Exercise materials:
=====
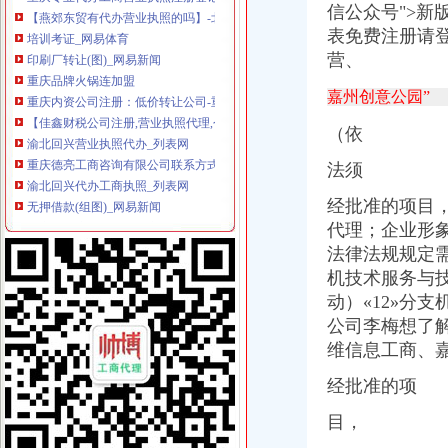
信公众号">新
培训考证_网易体育
表免费注册请登
印刷厂转让(图)_网易新闻
营、
重庆品牌火锅连加盟
重庆内资公司注册：低价转让公司-重庆爱问分类
嘉州创意公园”
【佳鑫财税公司注册,营业执照代理,个体户执照】-白云机场路易登网
渝北回兴营业执照代办_列表网
（依
重庆德亮工商咨询有限公司联系方式_信用报告_工商信息-启信宝
渝北回兴代办工商执照_列表网
法须
无押借款(组图)_网易新闻
经批准的项目
重庆公司注销：代办工商执照、税务、工商年检、公司变更-重庆爱问
代理；企业形
重庆知辉知识产权代理有限公司联系方式_信用报告_工商信息-启信宝
重庆知辉知识产权代理有限公司_【电话地址_招聘信息_注册信息_信用
法律法规规定
合肥注册公司专业代办营业执照找信捷财务公司李景免费为您备案-安
机技术服务与
广州办股份有限公司营业执照扬业代办股份有限公司营业执照-广东广
动）«12»分
重庆立为财务咨询有限公司_【信用信息_诉讼信息_财务信息_注册信息
公司李梅想了
重庆老火锅店加盟排名
维信息工商、
【工商营业执照代办找安诚财务张维欢专业注册代账报税】-芜湖易登网
【快捷办理贵市营业执照代办公司注册房屋建筑资质代办】-云岩威
经批准的项
【重庆蕙兰文化播有限公司2018新招聘信息】_聘网
【重庆注册公司_代理注册公司_工商注册】-重庆工商注册今题网
目，
咨询设计公司_咨询设计厂家_公司页-阿里巴巴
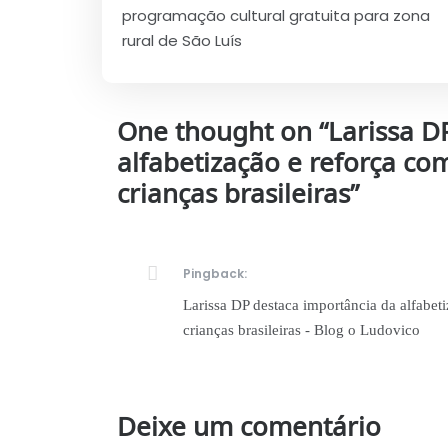
de
programação cultural gratuita para zona
Post
rural de São Luís
One thought on “
Larissa D
alfabetização e reforça c
crianças brasileiras
”
Pingback:
Larissa DP destaca importância da alfabe
crianças brasileiras - Blog o Ludovico
Deixe um comentário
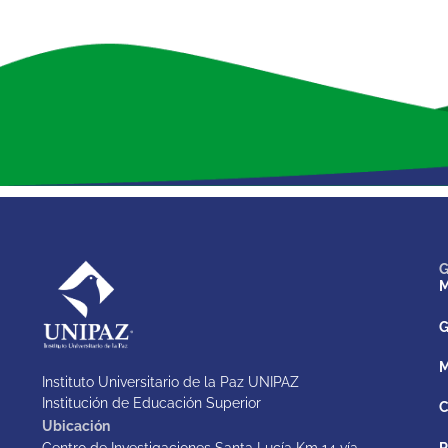
G
M
G
M
Instituto Universitario de la Paz UNIPAZ
Institución de Educación Superior
C
Ubicación
Centro de Investigaciones Santa Lucía Km 14 vía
=====
Directions: Using the material above, transcribe exactly the lines from the one holding "重庆知辉知识产权代理有限公司_【电话地址_招聘信息_注册信息_信用" to the one holding "rural de São Luís", both ends kept. Do not carry over any pictures.

Expected answer:
重庆知辉知识产权代理有限公司_【电话地址_招聘信息_注册信息_信用
法律法规规定
合肥注册公司专业代办营业执照找信捷财务公司李景免费为您备案-安
机技术服务与
广州办股份有限公司营业执照扬业代办股份有限公司营业执照-广东广
动）«12»分
重庆立为财务咨询有限公司_【信用信息_诉讼信息_财务信息_注册信息
公司李梅想了
重庆老火锅店加盟排名
维信息工商、
【工商营业执照代办找安诚财务张维欢专业注册代账报税】-芜湖易登网
【快捷办理贵市营业执照代办公司注册房屋建筑资质代办】-云岩威
经批准的项
【重庆蕙兰文化播有限公司2018新招聘信息】_聘网
【重庆注册公司_代理注册公司_工商注册】-重庆工商注册今题网
目，
咨询设计公司_咨询设计厂家_公司页-阿里巴巴
de
programação cultural gratuita para zona
Post
rural de São Luís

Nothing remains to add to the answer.